Studio album by Joe Pug
- Released: 2012
- Genre: Folk rock
- Label: Lightning Rod Records

Joe Pug chronology
| Live at Lincoln Hall (2011) | The Great Despiser (2012) | Windfall (2015) |

= The Great Despiser =

The Great Despiser is Joe Pug's second studio album. The album's opening track, "Hymn #76," was selected by American Songwriter magazine as one of the Top 50 Songs of 2012.

- [Supplied material]

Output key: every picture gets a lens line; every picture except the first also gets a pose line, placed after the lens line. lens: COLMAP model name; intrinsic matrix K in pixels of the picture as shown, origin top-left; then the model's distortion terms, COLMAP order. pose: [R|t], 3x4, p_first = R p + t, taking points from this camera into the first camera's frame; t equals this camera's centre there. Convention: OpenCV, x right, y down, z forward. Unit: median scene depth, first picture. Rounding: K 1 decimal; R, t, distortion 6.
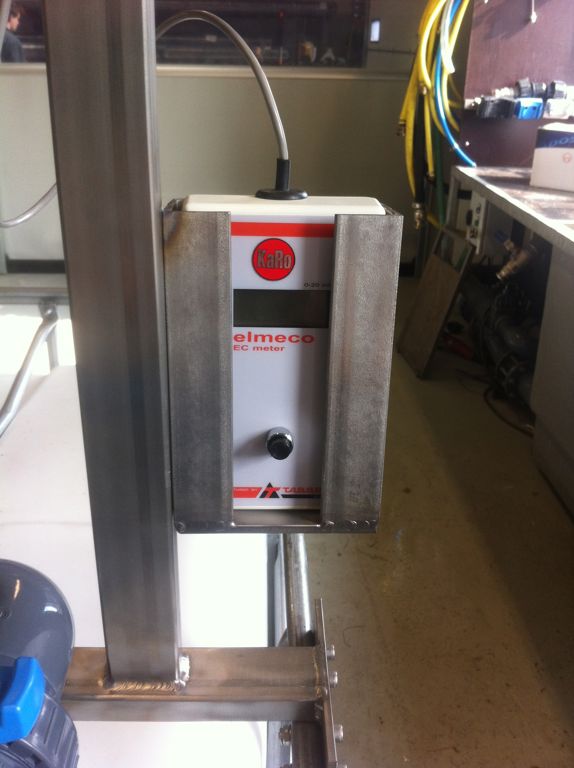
lens RADIAL K [[746.3, 0, 272.1], [0, 746.3, 382.6], [0, 0, 1]] dist [0.048827, -0.165813]
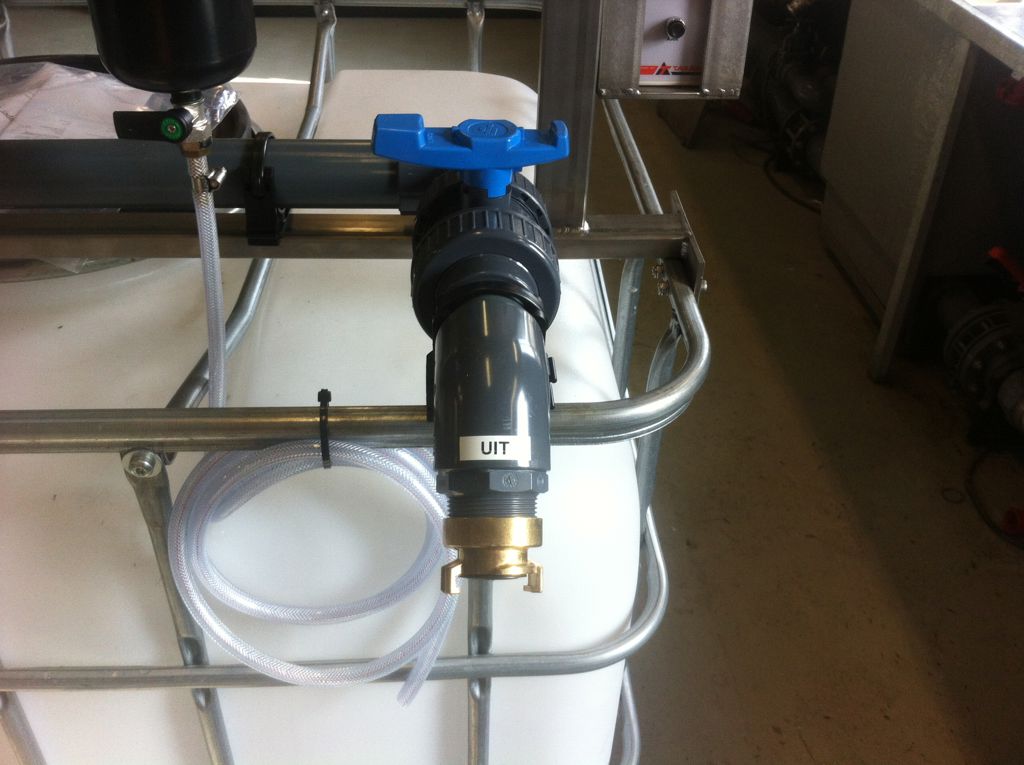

- [Goal of the exercise] Using the album page, explain why The Great Despiser sits between Live at Lincoln Hall and Windfall in the Joe Pug chronology.

- [Reply] The chronology lists Joe Pug's releases in time order. Live at Lincoln Hall came out in 2011, The Great Despiser in 2012, and Windfall in 2015, so The Great Despiser falls between them.